** Records shown **

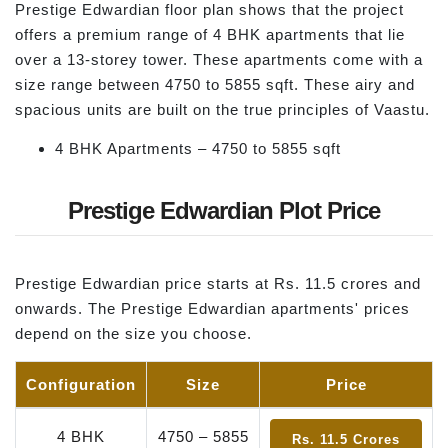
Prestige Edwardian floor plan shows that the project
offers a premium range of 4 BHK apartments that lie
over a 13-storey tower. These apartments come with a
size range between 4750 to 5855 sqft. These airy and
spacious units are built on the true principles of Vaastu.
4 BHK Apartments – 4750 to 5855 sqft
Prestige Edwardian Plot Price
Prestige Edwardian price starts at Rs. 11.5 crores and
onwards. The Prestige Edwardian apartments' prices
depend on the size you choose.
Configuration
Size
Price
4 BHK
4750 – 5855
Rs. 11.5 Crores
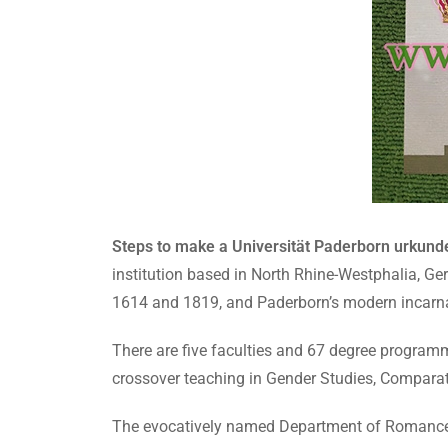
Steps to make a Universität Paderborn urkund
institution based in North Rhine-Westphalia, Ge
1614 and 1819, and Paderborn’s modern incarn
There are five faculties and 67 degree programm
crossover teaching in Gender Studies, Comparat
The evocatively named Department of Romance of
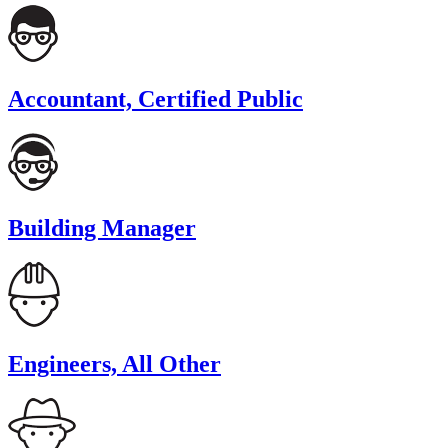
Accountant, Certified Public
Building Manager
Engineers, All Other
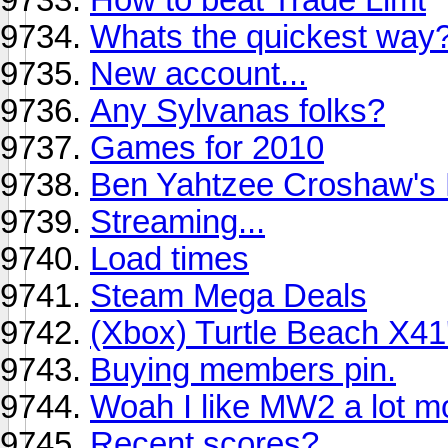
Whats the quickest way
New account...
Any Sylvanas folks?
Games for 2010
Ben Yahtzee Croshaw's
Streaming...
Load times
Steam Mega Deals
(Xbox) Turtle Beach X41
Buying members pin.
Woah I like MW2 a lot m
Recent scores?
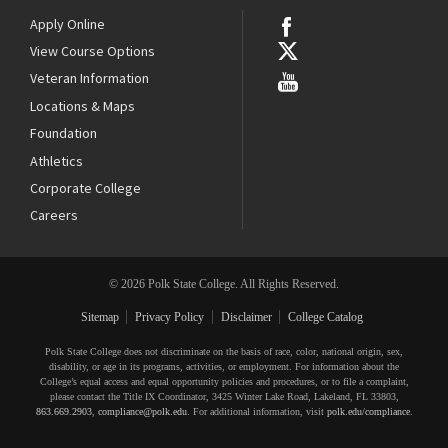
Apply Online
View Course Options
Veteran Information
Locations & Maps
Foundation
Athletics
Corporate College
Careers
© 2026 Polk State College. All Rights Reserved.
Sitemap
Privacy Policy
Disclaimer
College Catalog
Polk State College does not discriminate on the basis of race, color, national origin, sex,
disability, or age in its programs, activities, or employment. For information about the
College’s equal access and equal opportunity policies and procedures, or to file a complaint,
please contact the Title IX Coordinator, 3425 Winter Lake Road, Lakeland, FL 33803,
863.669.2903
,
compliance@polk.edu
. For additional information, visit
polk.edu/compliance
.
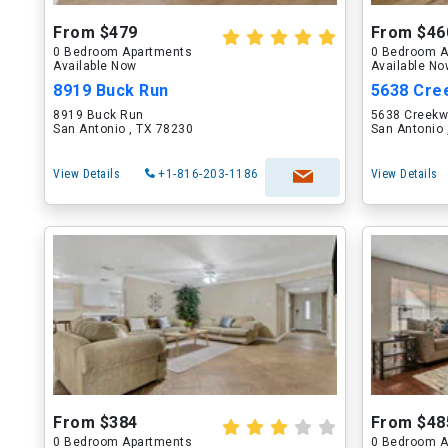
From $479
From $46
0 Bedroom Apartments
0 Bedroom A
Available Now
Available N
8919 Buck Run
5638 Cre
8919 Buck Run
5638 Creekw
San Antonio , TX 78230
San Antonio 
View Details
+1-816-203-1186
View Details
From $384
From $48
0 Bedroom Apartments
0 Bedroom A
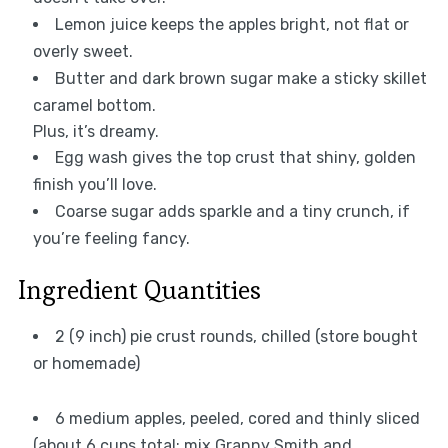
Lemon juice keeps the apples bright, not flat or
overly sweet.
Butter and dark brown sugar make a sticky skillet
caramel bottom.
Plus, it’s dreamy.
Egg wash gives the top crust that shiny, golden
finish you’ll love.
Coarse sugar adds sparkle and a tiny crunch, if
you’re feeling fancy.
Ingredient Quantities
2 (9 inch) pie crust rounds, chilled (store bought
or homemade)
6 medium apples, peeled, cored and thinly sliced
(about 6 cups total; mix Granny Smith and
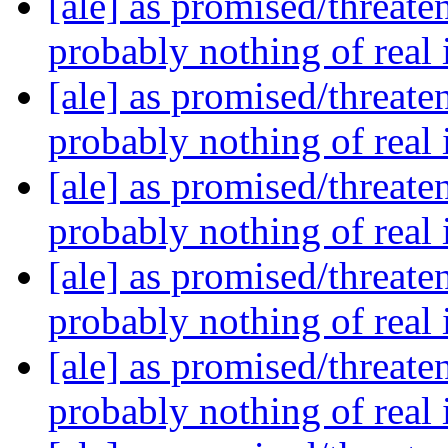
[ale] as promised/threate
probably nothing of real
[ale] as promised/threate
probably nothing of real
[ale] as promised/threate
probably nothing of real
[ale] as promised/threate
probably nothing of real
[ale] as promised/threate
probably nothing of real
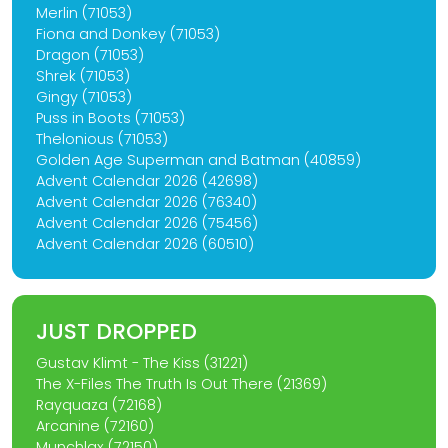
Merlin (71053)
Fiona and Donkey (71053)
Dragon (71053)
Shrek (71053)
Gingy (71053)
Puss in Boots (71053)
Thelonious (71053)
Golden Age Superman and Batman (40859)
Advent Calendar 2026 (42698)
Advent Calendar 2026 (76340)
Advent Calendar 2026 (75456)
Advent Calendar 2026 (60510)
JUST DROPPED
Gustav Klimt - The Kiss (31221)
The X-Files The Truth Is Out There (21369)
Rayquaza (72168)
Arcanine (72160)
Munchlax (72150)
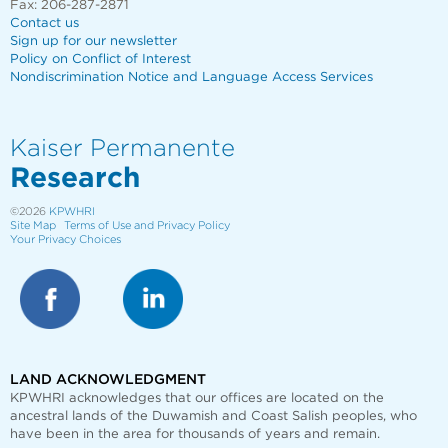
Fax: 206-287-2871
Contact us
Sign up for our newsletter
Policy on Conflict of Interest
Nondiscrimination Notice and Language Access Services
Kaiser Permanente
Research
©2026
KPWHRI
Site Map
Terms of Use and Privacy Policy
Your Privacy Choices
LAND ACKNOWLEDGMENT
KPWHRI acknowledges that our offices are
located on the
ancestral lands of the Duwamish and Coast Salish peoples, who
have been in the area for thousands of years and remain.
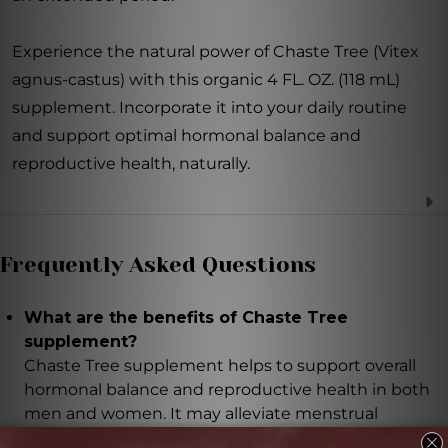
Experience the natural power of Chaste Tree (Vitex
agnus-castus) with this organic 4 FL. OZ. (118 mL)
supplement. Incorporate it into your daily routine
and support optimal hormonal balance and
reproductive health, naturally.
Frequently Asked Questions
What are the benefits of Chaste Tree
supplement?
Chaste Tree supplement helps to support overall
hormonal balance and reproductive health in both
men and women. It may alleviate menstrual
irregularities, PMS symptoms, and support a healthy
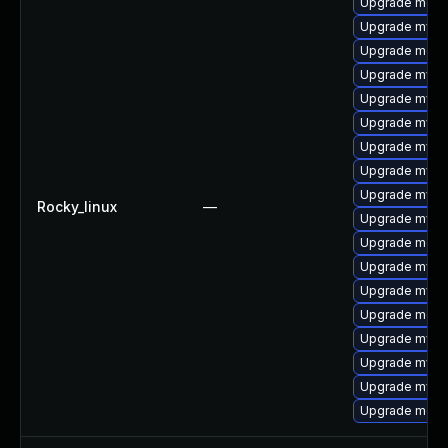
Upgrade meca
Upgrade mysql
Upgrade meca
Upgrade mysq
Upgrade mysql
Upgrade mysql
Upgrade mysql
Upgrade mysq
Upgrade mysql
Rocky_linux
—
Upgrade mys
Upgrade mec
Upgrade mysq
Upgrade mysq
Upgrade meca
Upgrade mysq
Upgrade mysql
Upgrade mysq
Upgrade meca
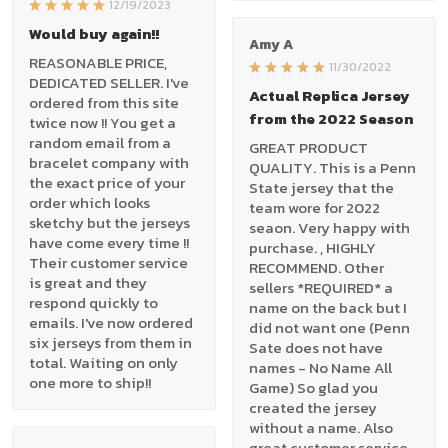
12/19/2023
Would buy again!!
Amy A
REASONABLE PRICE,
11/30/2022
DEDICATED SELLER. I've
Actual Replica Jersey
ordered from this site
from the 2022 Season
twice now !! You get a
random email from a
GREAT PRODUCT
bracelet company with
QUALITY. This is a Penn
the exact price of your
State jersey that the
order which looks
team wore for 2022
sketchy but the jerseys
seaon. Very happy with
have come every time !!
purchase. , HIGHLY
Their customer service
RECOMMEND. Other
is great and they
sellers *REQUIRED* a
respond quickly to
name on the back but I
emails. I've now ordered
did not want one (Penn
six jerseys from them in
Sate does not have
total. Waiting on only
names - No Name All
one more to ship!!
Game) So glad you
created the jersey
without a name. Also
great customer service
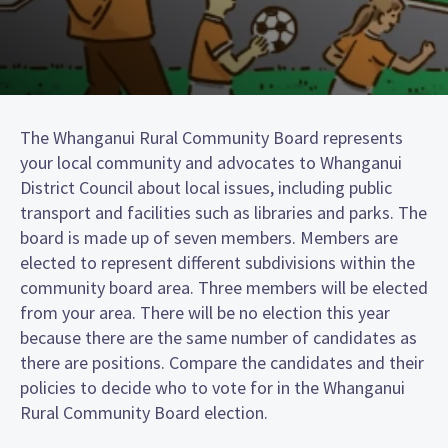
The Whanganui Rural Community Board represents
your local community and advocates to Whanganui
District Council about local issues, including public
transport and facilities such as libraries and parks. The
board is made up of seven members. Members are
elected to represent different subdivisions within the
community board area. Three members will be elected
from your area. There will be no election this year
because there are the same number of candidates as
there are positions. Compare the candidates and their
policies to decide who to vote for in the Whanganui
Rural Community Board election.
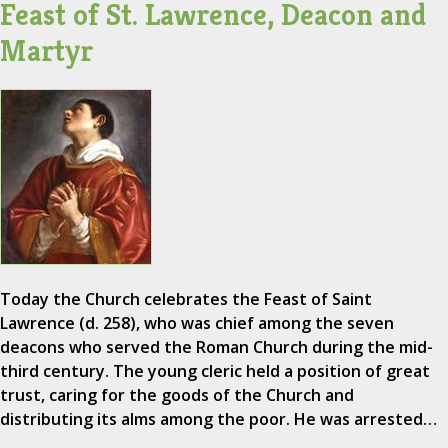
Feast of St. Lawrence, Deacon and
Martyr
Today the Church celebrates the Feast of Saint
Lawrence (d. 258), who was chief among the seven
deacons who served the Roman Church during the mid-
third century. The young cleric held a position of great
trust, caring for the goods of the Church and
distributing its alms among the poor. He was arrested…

** Problem requirements **
Write only the number of lines in the records that contain the string "balance".

** Your solution **
2